Sunday 2 December 2012

Armageddon


Armageddon, with an unexpected outcome, occurs at the midpoint of James Blish's contemporary fantasy diptych, Black Easter/The Day After Judgement. (See here.) A contrastingly understated version of Armageddon, with a different unexpected outcome, is presented in the Epilogue of Poul Anderson's historical fantasy novel, The Merman's Children (London, 1981).

(i) Anderson's Armageddon is a fiction within the fiction because it is not an event in the novel but a hypothesis presented in a sermon by the character Father Tomislav.

(ii) Tomislav envisages the post-Armageddon repentance of Satan.

(iii) He also envisages the resurrection not only of the Christian dead but also of "...all that ever was, ever lived..." (p. 258) This would include the soulless merpeople who feature in the novel.

Tomislav's rationale for his vision is that Satanic repentance and universal resurrection would mean that nothing had been created in vain but he warns that what he has said "...could be heresy." (p. 258)

Immortality of the soul and resurrection of the body were two contrasting views of survival that merged in Christianity.
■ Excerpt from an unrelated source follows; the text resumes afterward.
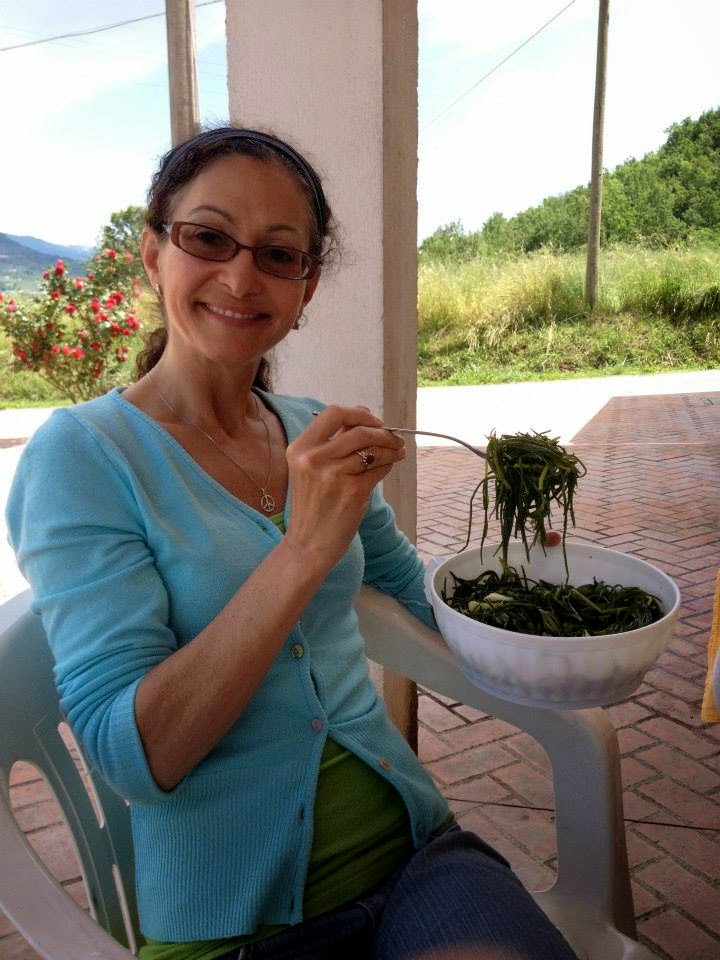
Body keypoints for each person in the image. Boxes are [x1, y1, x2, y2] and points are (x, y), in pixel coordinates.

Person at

Aristotle said that the soul was the form of the body but Plato had each soul transmigrating through many bodies. Greek philosophers laughed at St Paul for preaching bodily resurrection. Jehovah's Witnesses stand by the Biblical account of bodily resurrection, therefore rejecting the Pagan philosophical idea of immortal souls.

Some modern speculation, reflected in science fiction by Anderson and others, has artificial intelligence surviving and remembering the cosmos.

In the concluding Chapter XI, Tauno, a merman-human halfling, and his leman, a woman possessed by a ghost, do not (yet) experience Tomislav's hypothetical resurrection but they do achieve an acceptable apotheosis by sailing:

" 'Westward, maybe to Vinland or beyond. Whole vast realms of nature, Faerie, and man must be there, untouched by Christendom, open for our adventuring...we might become gods...Anything might happen, which is why we are going...' 'To know as much wonder as we can reach in whatever our spans may be...' " (p. 256)

- the kind of freedom that other Anderson characters gain by crossing interstellar space.